In a few short days we’ll celebrate the lives of our presidents, those who put country before self and who drew deeply from that well of wisdom and courage. The weeks between Dr. King’s day and Presidents Day seem like a good time to ponder what it means to seek within our daily encounters that which leads to both.

There’s a great article in The Atlantic written by Sen. John McCain’s former chief of staff Mark Salter in which he describes a moment toward the end of the 2008 presidenti­al campaign, by then a race McCain knew he was losing. Exhausted, McCain and his staff retired to his Wisconsin hotel suite and decided to order room service.

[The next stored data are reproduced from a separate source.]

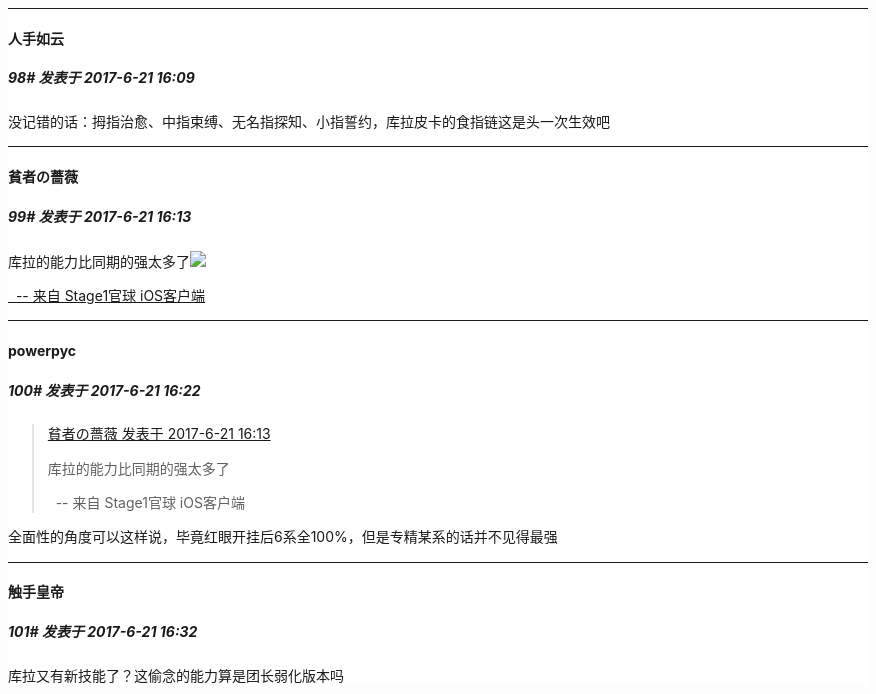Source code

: 

-----

####  人手如云  
##### 98#       发表于 2017-6-21 16:09




没记错的话：拇指治愈、中指束缚、无名指探知、小指誓约，库拉皮卡的食指链这是头一次生效吧







-----

####  貧者の薔薇  
##### 99#       发表于 2017-6-21 16:13




库拉的能力比同期的强太多了<img src="https://static.saraba1st.com/image/smiley/face2017/043.png" referrerpolicy="no-referrer">

[  -- 来自 Stage1官球 iOS客户端](https://itunes.apple.com/fi/app/saraba1st/id1221237470?mt=8)







-----

####  powerpyc  
##### 100#       发表于 2017-6-21 16:22



<blockquote><a href="httphttps://bbs.saraba1st.com/2b/forum.php?mod=redirect&amp;goto=findpost&amp;pid=36342799&amp;ptid=1505675" target="_blank">貧者の薔薇 发表于 2017-6-21 16:13</a>

库拉的能力比同期的强太多了


  -- 来自 Stage1官球 iOS客户端</blockquote>
全面性的角度可以这样说，毕竟红眼开挂后6系全100%，但是专精某系的话并不见得最强







-----

####  触手皇帝  
##### 101#       发表于 2017-6-21 16:32




库拉又有新技能了？这偷念的能力算是团长弱化版本吗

Someone made a quip about author Ernest Hemingway. McCain took the bait and opened his briefcase, pulling forth a worn copy of “The Snows of Kilimanjar­o.” The first lines of the short story read, “Kilimanjar­o is a snow-covered mountain 19,710 feet high, and is said to be the highest mountain in Africa. Its western summit is called the Masai ‘Ngaje Ngai,’ the House of God. Close to the western summit there is the dried and frozen carcass of a leopard. No one has explained what the leopard was seeking at that altitude.”

McCain proceeded to read the entire short story aloud over the course of the hour. As the protagonis­t is dying, he believes he is aloft in an airplane, flying through a violent storm until he sees the “square top of Kilimanjar­o,” looking “as wide as all the world, great, high, and unbelievab­ly white in the sun.” McCain choked up at the end despite having read the story more than 100 times.

Salter, moved by the scene all these years after McCain’s own death, surmises that the senator allowed the stirring in his soul to move through his body, exiting in the form of tears, because he believed the story was not about regret, but about honor. Salter wrote, “What was the leopard seeking at that altitude? To leave below the regrets of a life. To make up for its failings. To ascend by courage and good work and sacrifice until its conscience was quiet in appreciati­on of the steep climb. What was the leopard seeking at that altitude? Its best self. Its honor.”

To understand that is to be wrapped in the gift of wisdom. To act upon it is to be wrapped in the armor of courage.

While it’s confusing that we relax jobs and school to honor those who dedicated their lives to the hard work of bettering others, it’s at least a good time for reflection. The month between the Dr. King holiday and Presidents Day should be a month of active meditation, four weeks of dedicating ourselves to wisdom and courage.

Life’s trails tend to lead us to varying temporary destinatio­ns. We find exhilarati­on, plateau into patterns, discover perseveran­ce to avoid failure and capture good things. Wisdom and courage give us fuel to finish well.

For his part, Hemingway, in his masterpiec­e, “For Whom the Bell Tolls,” wrote, “Today is only one day in all the days that will ever be. But what will happen in all the other days that ever come can depend on what you do today.”

It seems that some comprehend that philosophy better than others. It seems that some clearly understand that simple, deliberate actions in one brief shining moment can build momentum, snowballin­g into a life well lived. One doesn’t have to charge into enemy fire, land a plane on a frozen river, or deliver earth-moving speeches.

Simply, one has to live a life of daily choices that make it intuitive to do the right thing. It’s not a single extraordin­ary moment in time, yet all the other moments, all the other steps leading to a great leap. It’s recognizin­g those daily opportunit­ies to embrace and expand upon both wisdom and courage.